Monday, March 9, 2026

How to Stop Chickening Out - Martin Wiles

How to Stop Chickening Out
So they spread this bad report about the land among the Israelites: “The land we traveled through and explored will devour anyone who goes to live there. All the people we saw were huge.” Numbers 13:32 NLT

I was young when I learned chicken wasn’t necessarily a chicken. Chickens ran around my grandmother’s yard during the day and were locked up in the coop at night. But if my cousin asked me to do something I was scared to do and I didn’t do it, he labeled me a chicken. And since I was somewhat afraid of adventure, I often wore the label.

“I bet you won’t jump off the tractor shed,” he might say.

“Are you crazy?” I’d respond.

“Chicken. Bak, bak, bak.”

Or if it was something I initially said I’d do but then changed my mind about at the last minute, I would be accused of chickening out. Either way, I was a chicken.

Of the twelve spies Moses sent into the Promised Land, ten chickened out. Four hundred years of Egyptian slavery was behind the Israelites. Now, they stood on the border of the land God had promised their ancestors. Out of fear—or good sense—Moses sent twelve men to peruse the land. It was promising all right, but was also guarded by giants and walled cities. Only Joshua and Caleb maintained they could take the land. The majority’s disobedience cost the Israelites forty years of wilderness wandering.

It sounds reassuring to tell people God won’t ask them to do anything they can’t do—but most of the time that’s not true. God often asks us to do things we can’t do. If we can do it, we don’t need him. If we can’t do it—but He helps us do it—then the spotlight shines on him, and he gets the glory for what’s accomplished.

What God asks of us, he enables us to do.
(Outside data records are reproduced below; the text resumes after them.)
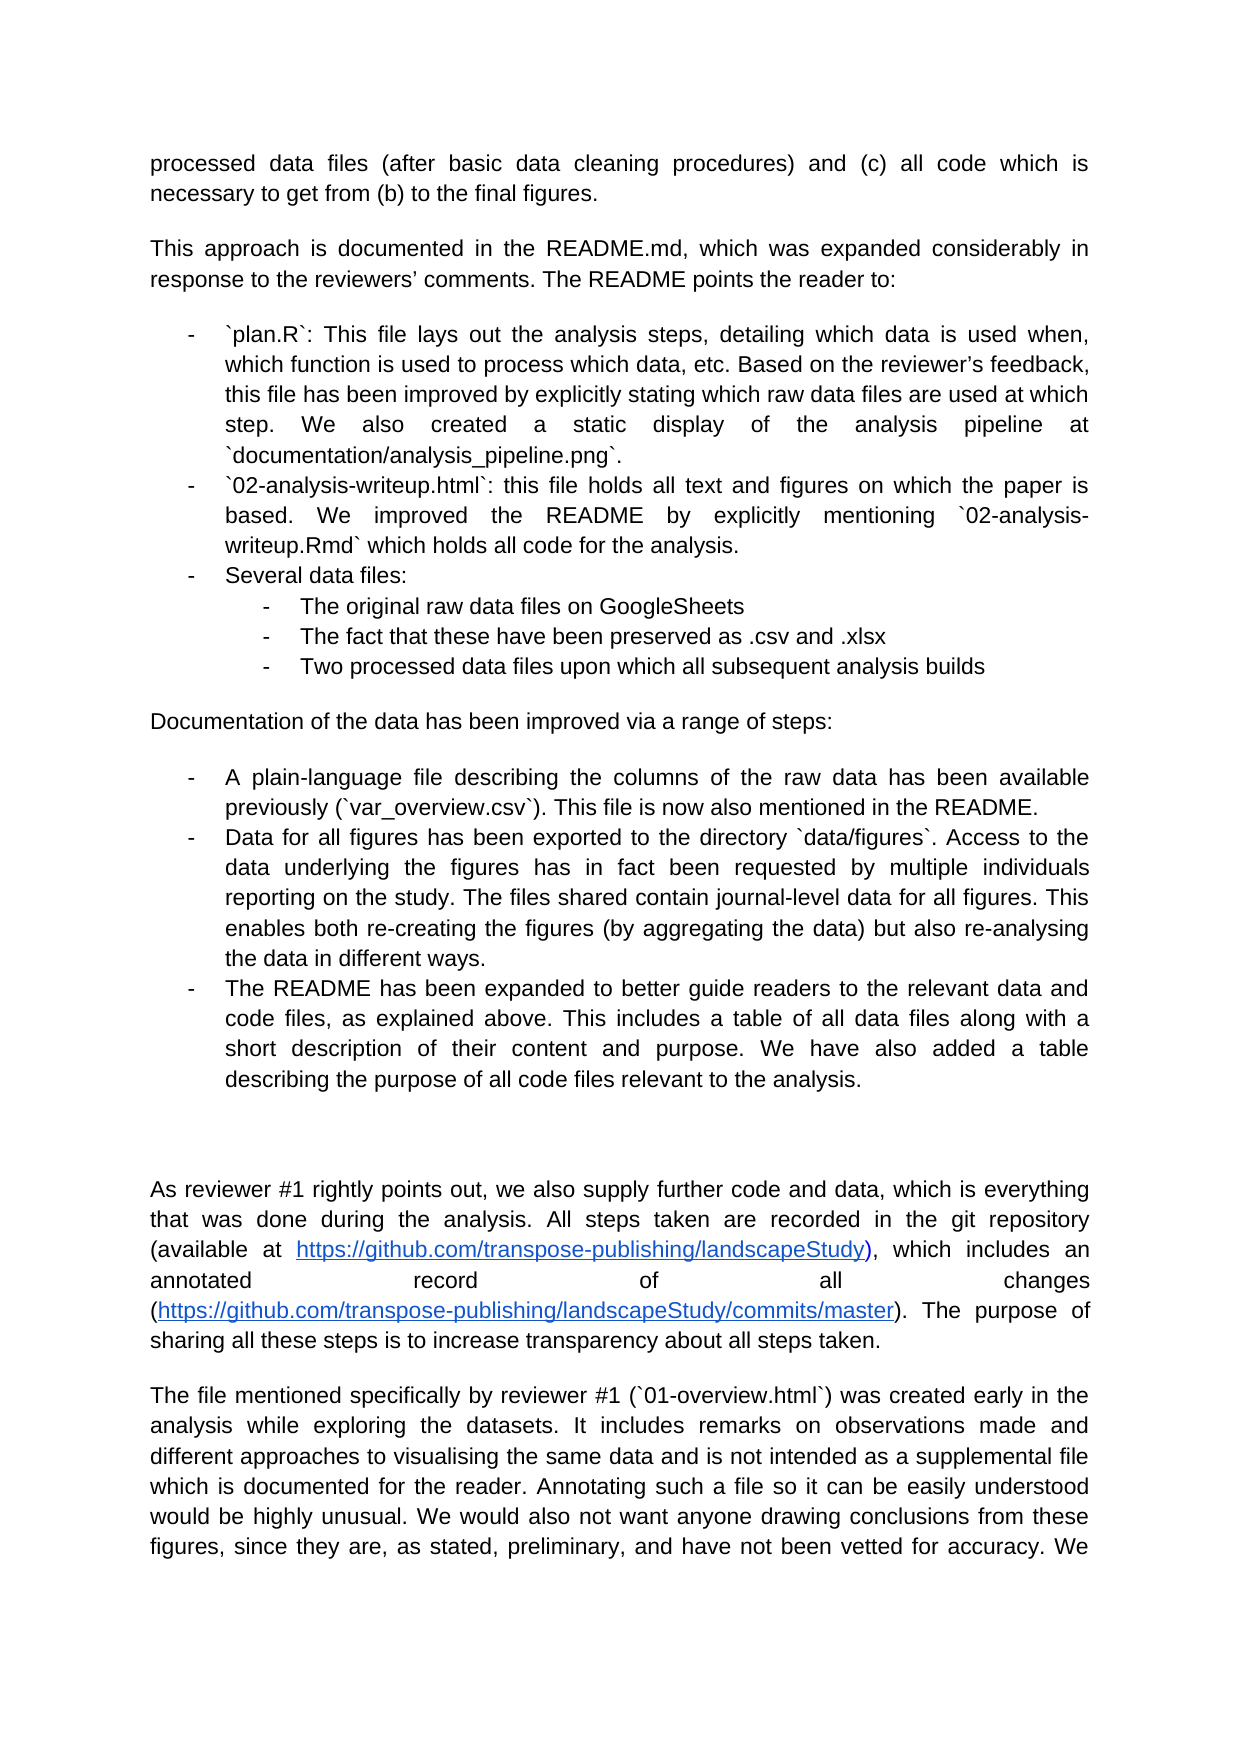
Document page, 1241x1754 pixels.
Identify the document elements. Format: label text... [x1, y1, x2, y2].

list The fact that these have been preserved as .csv and .xlsx [262, 623, 1090, 649]
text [150, 150, 1090, 207]
list Several data files: [187, 562, 1090, 589]
list The README has been expanded to better guide readers to the relevant data and code files, as explained above. This includes a table of all data files along with a short description of their content and purpose. We have also added a table describing the purpose of all code files relevant to the analysis. [187, 975, 1090, 1092]
list Data for all figures has been exported to the directory `data/figures`. Access to the data underlying the figures has in fact been requested by multiple individuals reporting on the study. The files shared contain journal-level data for all figures. This enables both re-creating the figures (by aggregating the data) but also re-analysing the data in different ways. [187, 824, 1090, 971]
list `02-analysis-writeup.html`: this file holds all text and figures on which the paper is based. We improved the README by explicitly mentioning `02-analysis-writeup.Rmd` which holds all code for the analysis. [187, 472, 1090, 559]
text This approach is documented in the README.md, which was expanded considerably in response to the reviewers’ comments. The README points the reader to: [150, 235, 1090, 292]
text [150, 1382, 1090, 1560]
list A plain-language file describing the columns of the raw data has been available previously (`var_overview.csv`). This file is now also mentioned in the README. [187, 763, 1090, 820]
list Two processed data files upon which all subsequent analysis builds [262, 653, 1090, 679]
list The original raw data files on GoogleSheets [262, 593, 1090, 619]
list `plan.R`: This file lays out the analysis steps, detailing which data is used when, which function is used to process which data, etc. Based on the reviewer’s feedback, this file has been improved by explicitly stating which raw data files are used at which step. We also created a static display of the analysis pipeline at `documentation/analysis_pipeline.png`. [187, 321, 1090, 468]
text Documentation of the data has been improved via a range of steps: [150, 708, 1090, 735]
text As reviewer #1 rightly points out, we also supply further code and data, which is everything that was done during the analysis. All steps taken are recorded in the git repository (available at https://github.com/transpose-publishing/landscapeStudy), which includes an annotated record of all changes (https://github.com/transpose-publishing/landscapeStudy/commits/master). The purpose of sharing all these steps is to increase transparency about all steps taken. [150, 1176, 1090, 1353]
He would have enabled the people to conquer the land—and he did for another generation forty years later. The walled cities and giants were no problem for them when God was their guide.

I wonder how many things we’ve missed doing for God because we chickened out and never started. Living the Christian life involves faith and trust, and sometimes the faith must be blind faith—the kind children have.

Don’t chicken out on what God asks of you. He’ll always supply the strength, the way, and the courage.

Father, help me to trust you for the wisdom and power to do everything you ask.